Published by Helping Hands on
26 May 2011
Workers to be told to save for care in old age
Many people will be banking on relying on the current social care system to take care of them in old age. Unfortunately they will be in for a rude awakening. By 2031 almost one in four people in Britain will be aged over 65 and many, through no fault of their own given economic circumstance, will rely on the social services system to provide their care.
Paul Burstow, Care Services Minister is now however issuing a stark warning, stating that the public should be prepared to foot their own care bills.
Workers could now be asked to save towards the cost of their own care and supporting themselves through out their old age by contributing more to pension funds or insurance schemes.

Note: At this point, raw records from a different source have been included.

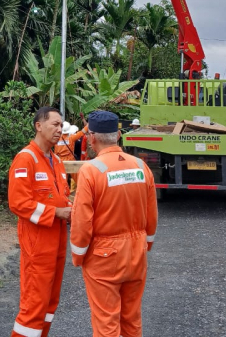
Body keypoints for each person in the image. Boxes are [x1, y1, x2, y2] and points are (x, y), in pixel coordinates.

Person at [70, 110, 158, 337]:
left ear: (91, 137)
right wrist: (146, 244)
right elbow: (152, 212)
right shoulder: (140, 166)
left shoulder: (91, 170)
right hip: (137, 253)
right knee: (131, 319)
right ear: (118, 135)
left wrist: (78, 256)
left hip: (104, 257)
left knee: (106, 322)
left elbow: (82, 220)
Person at [8, 106, 71, 337]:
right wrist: (57, 213)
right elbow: (18, 203)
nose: (60, 129)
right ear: (38, 126)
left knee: (49, 304)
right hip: (38, 244)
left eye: (61, 125)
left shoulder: (56, 160)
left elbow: (60, 197)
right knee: (34, 305)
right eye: (55, 124)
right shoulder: (26, 159)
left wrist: (71, 209)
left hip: (57, 241)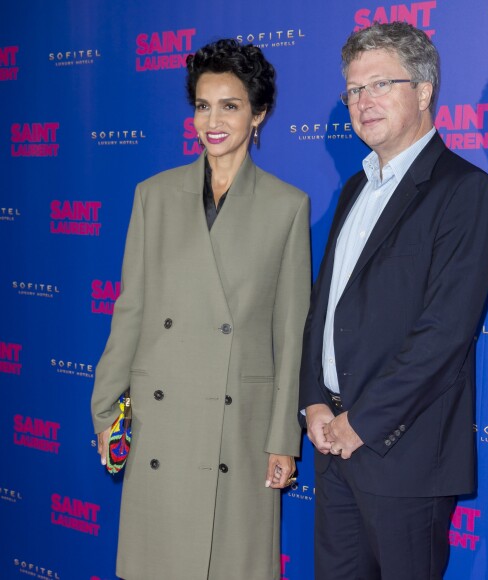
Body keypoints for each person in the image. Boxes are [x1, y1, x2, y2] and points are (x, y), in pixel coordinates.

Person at [91, 39, 311, 580]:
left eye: (230, 105)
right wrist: (104, 406)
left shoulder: (288, 207)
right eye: (202, 105)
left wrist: (284, 438)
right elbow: (132, 309)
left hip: (238, 426)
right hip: (160, 422)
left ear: (258, 114)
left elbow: (291, 332)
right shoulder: (154, 196)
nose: (212, 121)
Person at [299, 22, 488, 580]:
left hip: (403, 452)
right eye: (353, 90)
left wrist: (359, 423)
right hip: (332, 445)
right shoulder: (354, 188)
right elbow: (325, 310)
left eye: (380, 85)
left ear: (424, 89)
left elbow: (445, 332)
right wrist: (315, 402)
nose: (363, 103)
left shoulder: (465, 192)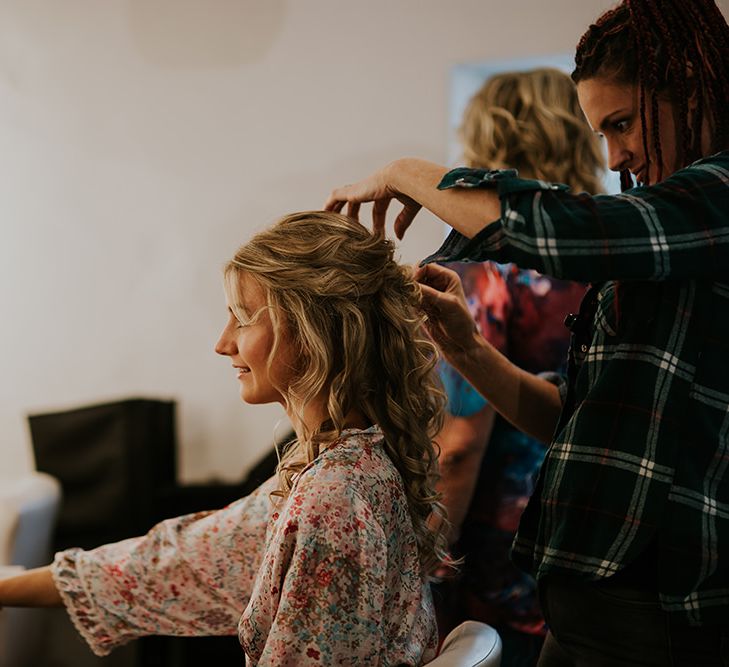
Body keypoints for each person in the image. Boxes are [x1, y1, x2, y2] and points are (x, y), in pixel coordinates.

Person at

These warnings have come after an international study concluded that the bill for the elderly and disabled people in industrialised nations could treble by 2050. The Organisation for Economic Cooperation and development has said that within the next three decades the costs for the elderly and disabled will double.
A government led commission has said that individuals who are looking at privately funding their care as well as the Treasury itself will have to find more money than previously budgeted for as residential and homecare costs for the aging population are set to rise dramatically in the next 20 years.
This may seam a tad shocking to many people but research conducted through focus groups shows that most people will be happy to contribute, with insurance and pensions as the favoured methods of planning and saving for any future care costs. Interestingly, the least two favoured methods were relying on family and releasing housing assets.